Il se félicite de voir la législation européenne se diriger vers la soumission des plateformes aux règles des pays de destination. Des obligations nationales liées au chiffre d'affaires réalisé dans chaque pays sont dans le collimateur des lobbies culturels.

Malgré les obligations de quotas européens qui se profilent, il ne semble pas encore question d'introduire des mesures sur l'exposition. Théoriquement, il serait donc possible pour les services d'enterrer ces contenus made in Europe. Une perspective peu probable pour la SACD, qui pense que « si les plateformes ont des obligations d'achat et numérisation, ils n'ont aucune raison de les cacher ».

Au tour du Parlement européen

Le texte doit encore passer par le Parlement européen, pour que la révision de la directive soit adoptée. Il tablait déjà sur un quota de 30 % via des amendements posés fin avril. Il est donc probable qu'il passe tel quel cette étape, surtout avec l'appui des États membres. Il faudra enfin le transposer en droit français.
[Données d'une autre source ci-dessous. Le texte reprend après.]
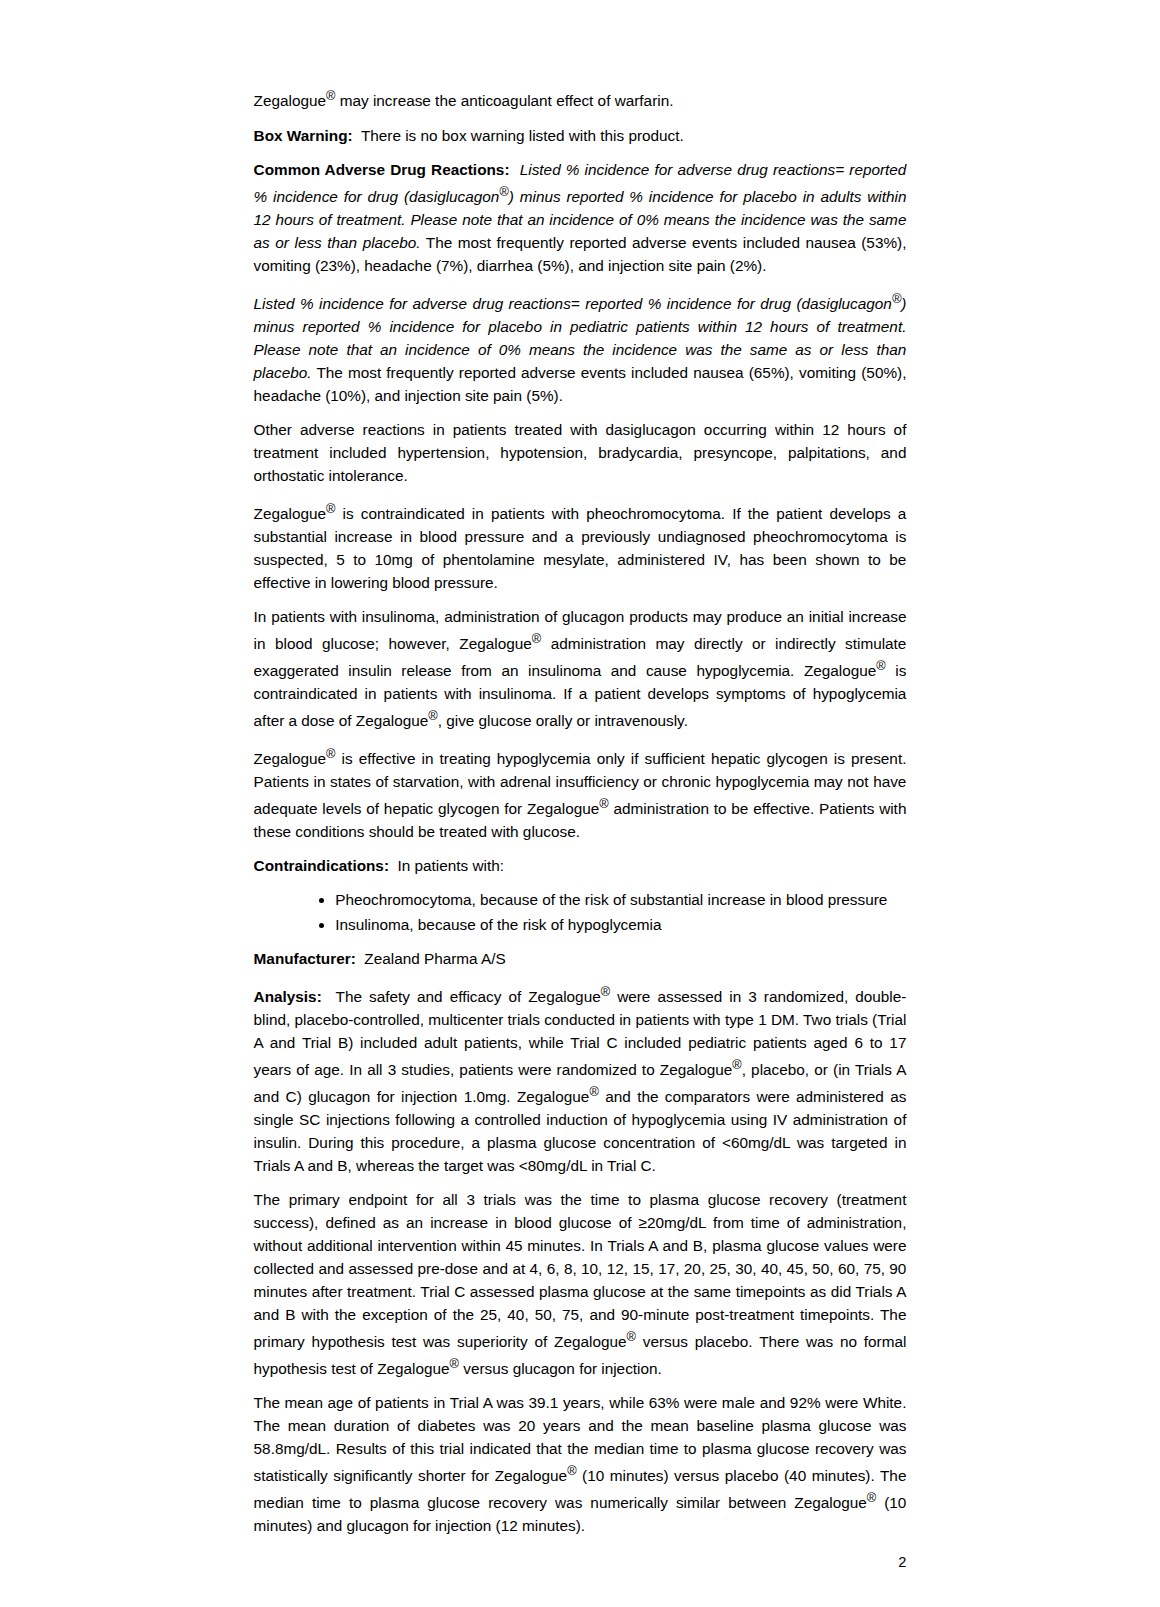Zegalogue® may increase the anticoagulant effect of warfarin.
Box Warning: There is no box warning listed with this product.
Common Adverse Drug Reactions: Listed % incidence for adverse drug reactions= reported % incidence for drug (dasiglucagon®) minus reported % incidence for placebo in adults within 12 hours of treatment. Please note that an incidence of 0% means the incidence was the same as or less than placebo. The most frequently reported adverse events included nausea (53%), vomiting (23%), headache (7%), diarrhea (5%), and injection site pain (2%).
Listed % incidence for adverse drug reactions= reported % incidence for drug (dasiglucagon®) minus reported % incidence for placebo in pediatric patients within 12 hours of treatment. Please note that an incidence of 0% means the incidence was the same as or less than placebo. The most frequently reported adverse events included nausea (65%), vomiting (50%), headache (10%), and injection site pain (5%).
Other adverse reactions in patients treated with dasiglucagon occurring within 12 hours of treatment included hypertension, hypotension, bradycardia, presyncope, palpitations, and orthostatic intolerance.
Zegalogue® is contraindicated in patients with pheochromocytoma. If the patient develops a substantial increase in blood pressure and a previously undiagnosed pheochromocytoma is suspected, 5 to 10mg of phentolamine mesylate, administered IV, has been shown to be effective in lowering blood pressure.
In patients with insulinoma, administration of glucagon products may produce an initial increase in blood glucose; however, Zegalogue® administration may directly or indirectly stimulate exaggerated insulin release from an insulinoma and cause hypoglycemia. Zegalogue® is contraindicated in patients with insulinoma. If a patient develops symptoms of hypoglycemia after a dose of Zegalogue®, give glucose orally or intravenously.
Zegalogue® is effective in treating hypoglycemia only if sufficient hepatic glycogen is present. Patients in states of starvation, with adrenal insufficiency or chronic hypoglycemia may not have adequate levels of hepatic glycogen for Zegalogue® administration to be effective. Patients with these conditions should be treated with glucose.
Contraindications: In patients with:
Pheochromocytoma, because of the risk of substantial increase in blood pressure
Insulinoma, because of the risk of hypoglycemia
Manufacturer: Zealand Pharma A/S
Analysis: The safety and efficacy of Zegalogue® were assessed in 3 randomized, double-blind, placebo-controlled, multicenter trials conducted in patients with type 1 DM. Two trials (Trial A and Trial B) included adult patients, while Trial C included pediatric patients aged 6 to 17 years of age. In all 3 studies, patients were randomized to Zegalogue®, placebo, or (in Trials A and C) glucagon for injection 1.0mg. Zegalogue® and the comparators were administered as single SC injections following a controlled induction of hypoglycemia using IV administration of insulin. During this procedure, a plasma glucose concentration of <60mg/dL was targeted in Trials A and B, whereas the target was <80mg/dL in Trial C.
The primary endpoint for all 3 trials was the time to plasma glucose recovery (treatment success), defined as an increase in blood glucose of ≥20mg/dL from time of administration, without additional intervention within 45 minutes. In Trials A and B, plasma glucose values were collected and assessed pre-dose and at 4, 6, 8, 10, 12, 15, 17, 20, 25, 30, 40, 45, 50, 60, 75, 90 minutes after treatment. Trial C assessed plasma glucose at the same timepoints as did Trials A and B with the exception of the 25, 40, 50, 75, and 90-minute post-treatment timepoints. The primary hypothesis test was superiority of Zegalogue® versus placebo. There was no formal hypothesis test of Zegalogue® versus glucagon for injection.
The mean age of patients in Trial A was 39.1 years, while 63% were male and 92% were White. The mean duration of diabetes was 20 years and the mean baseline plasma glucose was 58.8mg/dL. Results of this trial indicated that the median time to plasma glucose recovery was statistically significantly shorter for Zegalogue® (10 minutes) versus placebo (40 minutes). The median time to plasma glucose recovery was numerically similar between Zegalogue® (10 minutes) and glucagon for injection (12 minutes).
2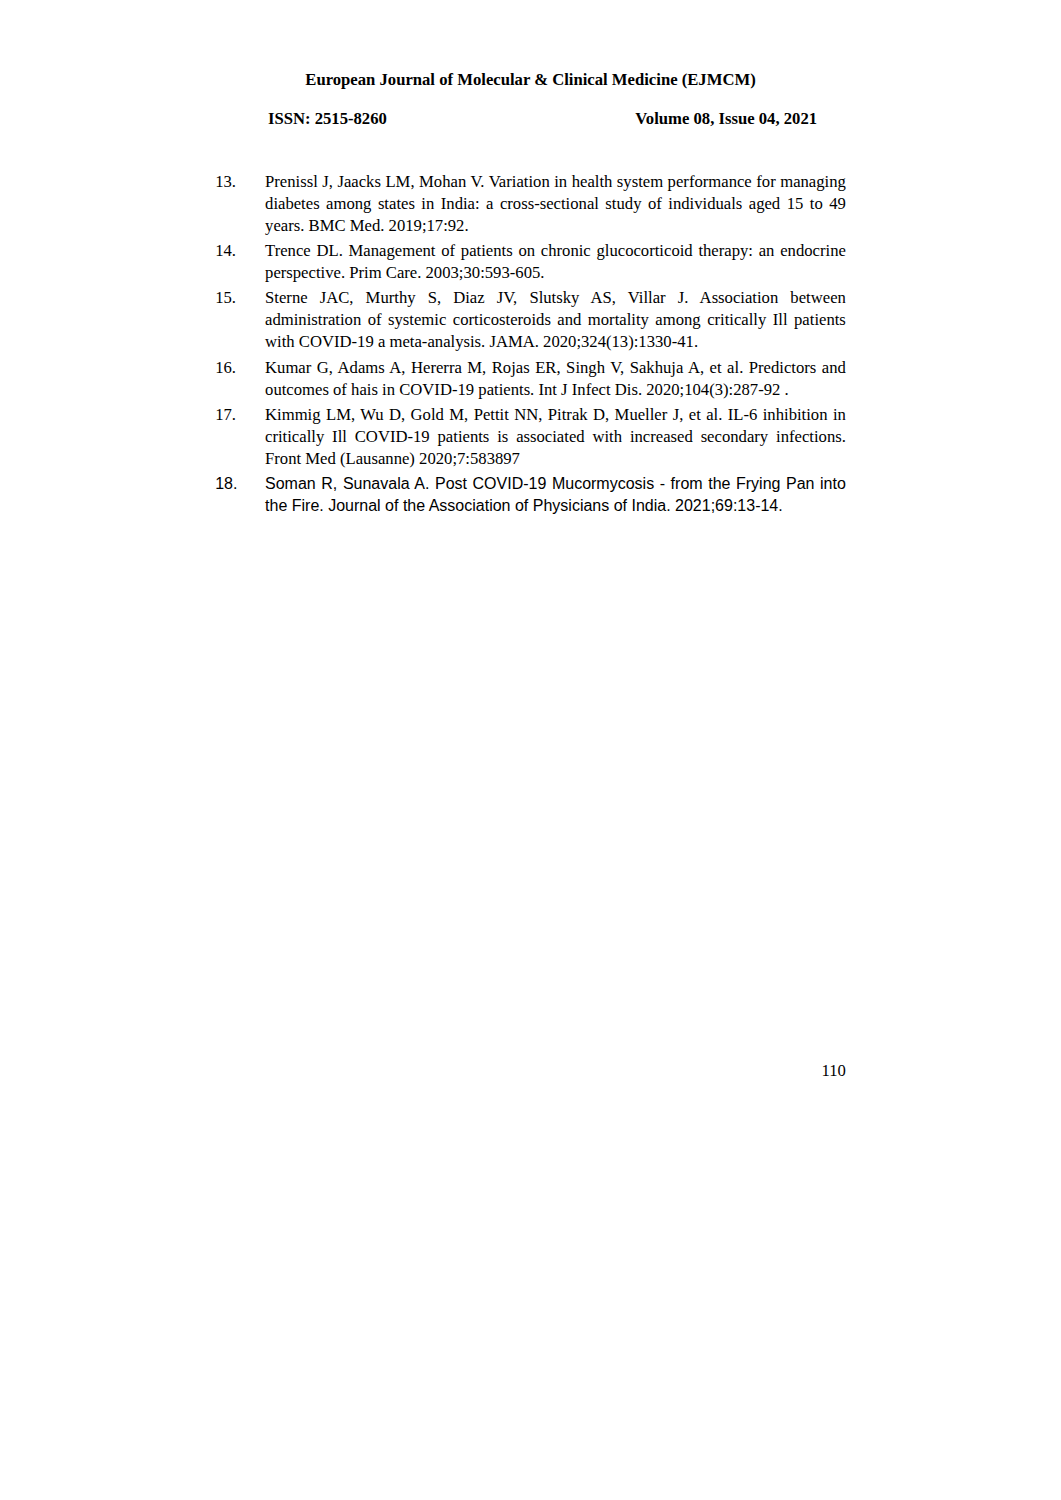European Journal of Molecular & Clinical Medicine (EJMCM)
ISSN: 2515-8260 Volume 08, Issue 04, 2021
13. Prenissl J, Jaacks LM, Mohan V. Variation in health system performance for managing diabetes among states in India: a cross-sectional study of individuals aged 15 to 49 years. BMC Med. 2019;17:92.
14. Trence DL. Management of patients on chronic glucocorticoid therapy: an endocrine perspective. Prim Care. 2003;30:593-605.
15. Sterne JAC, Murthy S, Diaz JV, Slutsky AS, Villar J. Association between administration of systemic corticosteroids and mortality among critically Ill patients with COVID-19 a meta-analysis. JAMA. 2020;324(13):1330-41.
16. Kumar G, Adams A, Hererra M, Rojas ER, Singh V, Sakhuja A, et al. Predictors and outcomes of hais in COVID-19 patients. Int J Infect Dis. 2020;104(3):287-92 .
17. Kimmig LM, Wu D, Gold M, Pettit NN, Pitrak D, Mueller J, et al. IL-6 inhibition in critically Ill COVID-19 patients is associated with increased secondary infections. Front Med (Lausanne) 2020;7:583897
18. Soman R, Sunavala A. Post COVID-19 Mucormycosis - from the Frying Pan into the Fire. Journal of the Association of Physicians of India. 2021;69:13-14.
110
Ces changements à venir ne font pas les affaires de DigitalEurope, le lobby d'acteurs comme Amazon, Apple ou Google. Le mois dernier (PDF), il estimait qu'il fallait conserver le lien entre le service et le pays où il est établi (donc ne pas le soumettre à chaque droit national). De même, si quota de production européenne il y a, il ne devrait pas excéder 20 %... même si ce serait déjà « contre-productif » pour le développement du marché. Une position qui ne semble pas donc être entendue par les ministères européens de la Culture.